Just as hawks learn to balance the benefits and drawbacks of living in the urban environment, so must White. Benefits? He’s had countless positive encounters with residents who love to watch the hawks, and has been able to help interns like Snook gain experience and connections he hopes will help them in their careers. The drawbacks? He’s had equipment stolen—a Swarovski spotting scope, his camera and other small items.

On a Wednesday morning, White swings by the Markos’ house to deliver a season’s worth of nest-camera photos—approximately 11,000 images of the hawks. In Ron Marko’s office, they review some of their findings. All season, they thought that the nest in Marko’s yard held three chicks. Upon reviewing the photographs, White discovered that there had actually been four chicks in the nest the entire time.
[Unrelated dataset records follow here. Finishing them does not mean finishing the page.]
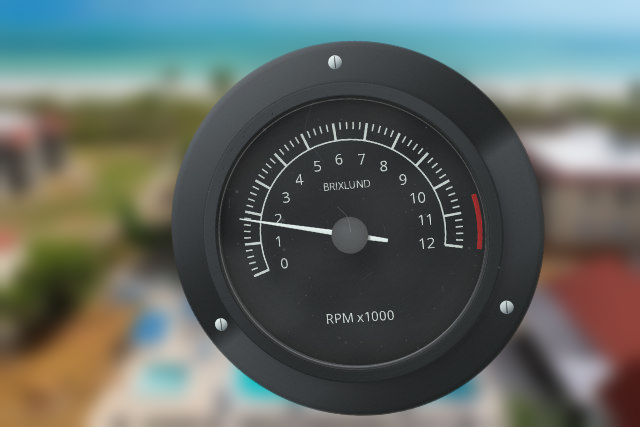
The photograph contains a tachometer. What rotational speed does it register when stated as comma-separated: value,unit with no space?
1800,rpm
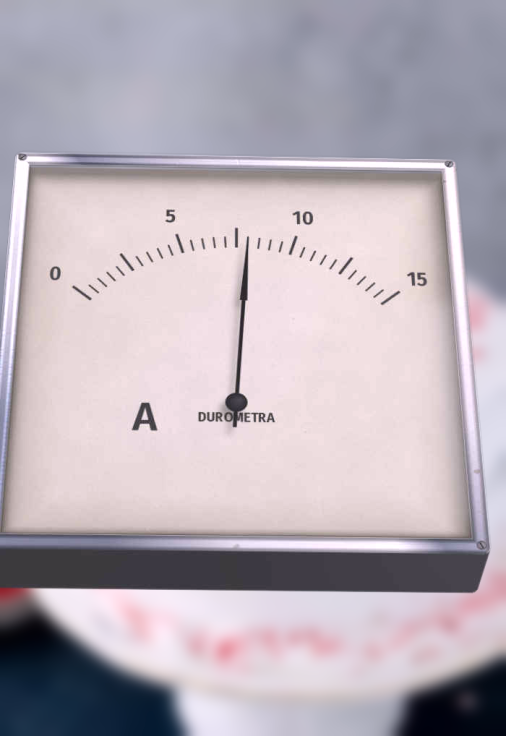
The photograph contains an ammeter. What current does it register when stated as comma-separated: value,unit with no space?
8,A
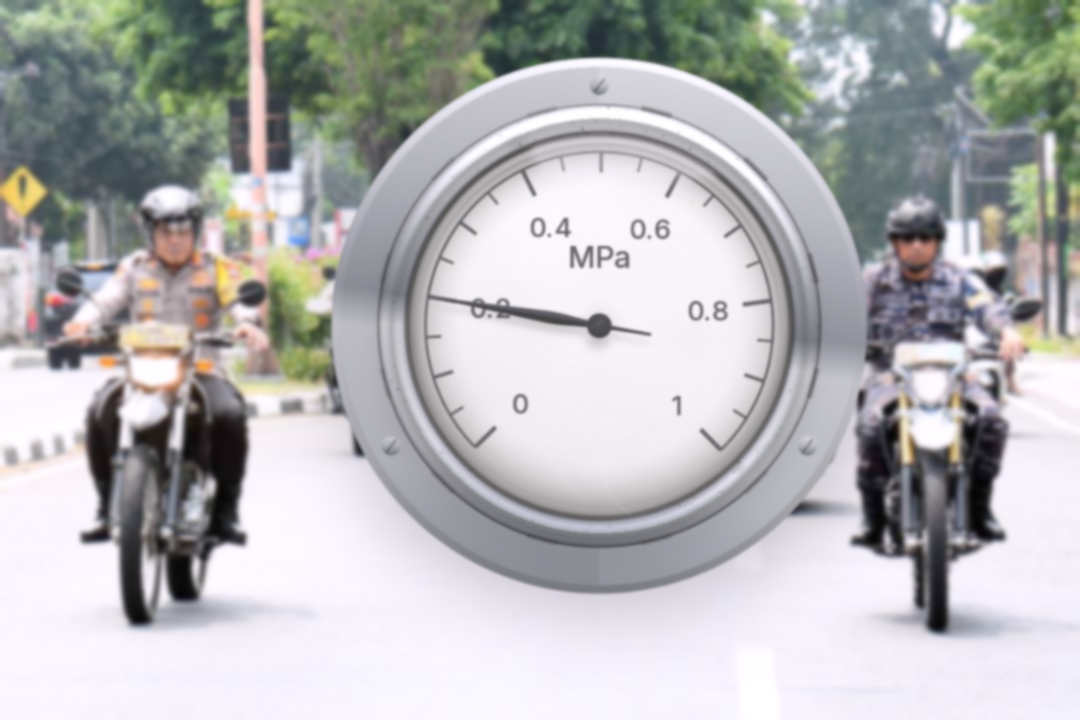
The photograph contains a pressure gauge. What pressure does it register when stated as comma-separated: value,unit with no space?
0.2,MPa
“How often do they have four chicks? That’s gotta be fairly rare,” said Marko.

“I think there were three nests in Reno that had four chicks. It’s not that common,” said White.

The camera footage provided key information about the hawks that live in the nest, and the roles each parent played in taking care of the eggs and nestlings. “What I’ve learned after reviewing the pictures is that there are a lot of things going on that we can’t tell from pure ground observations,” White said.

The conversation moves on to White’s stolen gear, and Marko, who works as a T-shirt designer at Custom Ink in Reno, proposes starting a Booster fundraising campaign to raise money to replace White’s spotting scope before next season. And that’s another benefit of stepping into Reno’s neighborhood hawk-watching community: Some of them, like Marko, want to help his project succeed.

“[White] has been an amazing wealth of knowledge,” Marko said. “He’s provided a great deal of insight that we didn’t have until this year. We were fortunate to hook up with these guys.”

“The most fulfilling thing to me has been the excitement that residents have,” said White. “People get so excited about having hawks in their yard, and watching the young take flight. To be able to put that in some context to urban ecosystems, or put some cameras up there and share the photos with them, that’s been really cool—bringing the science we see elsewhere right here to our backyards.”

As the first season of the Reno Hawk Project comes to an end, White is headed to Virginia to visit family, then on to Arizona to do humanitarian work along the US/Mexican border. Snook is heading for Ecuador, and Marko—well, Marko may not have to pick up any more squirrel guts until next year, when the hawks return.